Das tausendzüngige Gerücht war nach seiner Weise geschäftig gewesen. Elisabeth's wundervolles Entkommen noch auszuschmücken, und es ging allgemein die Rede, daß Mohegan wirklich den Flammen zum Raub geworden sey. Man ließ sich diesen Glauben um so weniger nehmen, als zu gleicher Zeit die schreckliche Nachricht im Dorfe auskam, Jotham Riddel, der Minirer, sey in seinem Loche halb erstickt und auf eine Weise verbrannt gefunden worden, daß für sein Leben wenig zu hoffen sey.

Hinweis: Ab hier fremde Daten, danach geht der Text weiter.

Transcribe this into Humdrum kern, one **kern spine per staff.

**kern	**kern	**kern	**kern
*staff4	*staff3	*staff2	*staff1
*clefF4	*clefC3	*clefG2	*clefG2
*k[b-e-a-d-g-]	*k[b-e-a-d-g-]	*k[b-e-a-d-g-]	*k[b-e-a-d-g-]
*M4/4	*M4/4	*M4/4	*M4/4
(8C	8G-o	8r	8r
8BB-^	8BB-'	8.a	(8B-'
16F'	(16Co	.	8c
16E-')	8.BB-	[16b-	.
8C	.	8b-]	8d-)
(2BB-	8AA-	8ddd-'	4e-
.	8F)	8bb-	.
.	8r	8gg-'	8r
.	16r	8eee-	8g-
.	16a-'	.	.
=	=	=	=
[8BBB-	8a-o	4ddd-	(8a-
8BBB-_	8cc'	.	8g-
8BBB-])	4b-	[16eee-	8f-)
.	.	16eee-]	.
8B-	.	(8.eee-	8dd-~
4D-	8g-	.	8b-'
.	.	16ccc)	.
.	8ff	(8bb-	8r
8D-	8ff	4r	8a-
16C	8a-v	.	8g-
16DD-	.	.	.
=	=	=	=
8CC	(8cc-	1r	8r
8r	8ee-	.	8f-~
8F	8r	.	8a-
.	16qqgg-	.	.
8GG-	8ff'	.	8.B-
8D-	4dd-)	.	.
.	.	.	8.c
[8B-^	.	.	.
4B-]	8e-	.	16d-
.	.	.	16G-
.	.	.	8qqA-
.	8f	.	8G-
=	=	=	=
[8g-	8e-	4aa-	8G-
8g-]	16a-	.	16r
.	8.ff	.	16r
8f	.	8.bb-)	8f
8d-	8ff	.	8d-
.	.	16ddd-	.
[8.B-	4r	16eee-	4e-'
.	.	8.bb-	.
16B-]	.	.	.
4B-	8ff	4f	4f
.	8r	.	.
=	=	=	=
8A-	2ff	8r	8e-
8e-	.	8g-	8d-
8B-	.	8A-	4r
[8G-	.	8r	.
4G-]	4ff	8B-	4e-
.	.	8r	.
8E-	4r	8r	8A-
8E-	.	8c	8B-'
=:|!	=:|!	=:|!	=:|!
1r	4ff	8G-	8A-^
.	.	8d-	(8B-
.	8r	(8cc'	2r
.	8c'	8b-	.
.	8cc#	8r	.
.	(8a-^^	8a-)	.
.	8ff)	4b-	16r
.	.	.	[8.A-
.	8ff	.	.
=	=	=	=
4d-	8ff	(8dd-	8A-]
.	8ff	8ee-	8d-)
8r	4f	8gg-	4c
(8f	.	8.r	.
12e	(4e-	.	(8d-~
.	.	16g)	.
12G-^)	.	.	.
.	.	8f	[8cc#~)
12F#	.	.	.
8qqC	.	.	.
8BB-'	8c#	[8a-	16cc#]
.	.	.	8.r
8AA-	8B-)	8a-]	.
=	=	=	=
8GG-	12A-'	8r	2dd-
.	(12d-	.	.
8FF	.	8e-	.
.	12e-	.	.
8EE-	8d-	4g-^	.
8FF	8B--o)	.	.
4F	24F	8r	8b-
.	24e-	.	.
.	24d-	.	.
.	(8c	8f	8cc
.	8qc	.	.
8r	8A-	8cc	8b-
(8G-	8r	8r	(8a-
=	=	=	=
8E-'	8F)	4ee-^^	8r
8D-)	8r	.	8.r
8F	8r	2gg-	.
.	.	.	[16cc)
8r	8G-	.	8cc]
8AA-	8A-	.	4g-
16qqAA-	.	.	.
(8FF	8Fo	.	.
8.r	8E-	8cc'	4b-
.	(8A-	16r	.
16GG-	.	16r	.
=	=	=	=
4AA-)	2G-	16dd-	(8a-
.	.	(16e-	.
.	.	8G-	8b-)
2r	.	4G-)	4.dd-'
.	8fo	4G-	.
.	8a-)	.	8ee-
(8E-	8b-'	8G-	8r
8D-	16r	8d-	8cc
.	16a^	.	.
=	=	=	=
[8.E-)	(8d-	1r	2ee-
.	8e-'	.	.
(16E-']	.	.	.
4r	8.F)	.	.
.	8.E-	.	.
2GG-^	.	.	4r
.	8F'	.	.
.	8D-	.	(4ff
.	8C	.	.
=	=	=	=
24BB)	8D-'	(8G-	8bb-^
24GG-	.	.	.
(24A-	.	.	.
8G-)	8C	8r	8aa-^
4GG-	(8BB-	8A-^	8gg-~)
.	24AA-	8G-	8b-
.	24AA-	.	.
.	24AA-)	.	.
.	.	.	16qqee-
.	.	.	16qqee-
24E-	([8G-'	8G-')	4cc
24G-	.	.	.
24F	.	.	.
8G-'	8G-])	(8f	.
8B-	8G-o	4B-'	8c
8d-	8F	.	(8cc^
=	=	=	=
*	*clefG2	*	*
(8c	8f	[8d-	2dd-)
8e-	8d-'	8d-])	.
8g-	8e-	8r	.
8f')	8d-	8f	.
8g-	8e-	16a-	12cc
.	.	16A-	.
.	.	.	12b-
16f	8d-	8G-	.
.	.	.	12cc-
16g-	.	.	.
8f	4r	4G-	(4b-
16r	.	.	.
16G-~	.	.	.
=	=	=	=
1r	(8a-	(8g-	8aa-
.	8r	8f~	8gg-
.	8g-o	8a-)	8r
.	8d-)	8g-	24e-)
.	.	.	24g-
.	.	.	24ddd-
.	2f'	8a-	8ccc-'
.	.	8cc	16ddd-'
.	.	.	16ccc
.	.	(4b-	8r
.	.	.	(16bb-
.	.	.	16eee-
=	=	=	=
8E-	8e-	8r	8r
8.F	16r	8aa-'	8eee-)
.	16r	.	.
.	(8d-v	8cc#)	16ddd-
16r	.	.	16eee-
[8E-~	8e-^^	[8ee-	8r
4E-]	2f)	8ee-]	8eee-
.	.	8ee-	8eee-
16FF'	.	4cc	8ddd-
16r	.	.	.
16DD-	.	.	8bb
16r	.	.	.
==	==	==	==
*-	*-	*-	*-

Die Ereignisse der letzten paar Tage waren wohl geeignet, die allgemeine Aufmersamkeit rege zu erhalten, um so mehr, als die verurtheilten Falschmünzer sich den Wink Natty's zu Nutzen gemacht, die Nacht nach dem Brande gleichfalls ihr Holzgefängniß durchbrochen und ihr Heil in den Wäldern gesucht hatten. Solche Neuigkeiten, im Verein mit Jotham's Schicksal und den Uebertreibungen, die man sich von dem, was sich auf dem Berge begeben, erzählte, waren wohl im Stande, die öffentliche Meinung dafür zu stimmen, daß es zweckmäßig seyn möchte, diejenigen Flüchtlinge, welche noch zu erreichen wären, aufzugreifen. Man sprach von der Höhle als dem geheimen Aufenthaltsorte der Schuldigen, und da man die wirren Gerüchte von Erzen und Metallen mit den Falschmünzern in Verbindung brachte, so wähnte die geschäftige Phantasie des Volkes dort den Inbegriff alles Verruchten, was den Frieden der Gesellschaft stören konnte, zu finden. Während sich der große Haufen in diesem Zustande der Aufregung befand, verlauteten auch Winke, daß Edwards und Lederstrumpf den Wald in Brand gesteckt hätten, und daß daher sie allein für den Schaden verantwortlich wären. Diese Beschuldigung, welche hauptsächlich durch Leute in Umlauf gesetzt wurde, die durch ihre eigene Unachtsamkeit das Unglück herbeigeführt hatten, fand bald allgemeinen Glauben, und es war nur eine Stimme, daß man versuchen müsse, die Verbrecher zur Strafe zu ziehen. Richard blieb nicht taub bei solchen Bewegungen, und noch desselben Nachmittags schickte er sich allen Ernstes an, sein Amt zu versehen.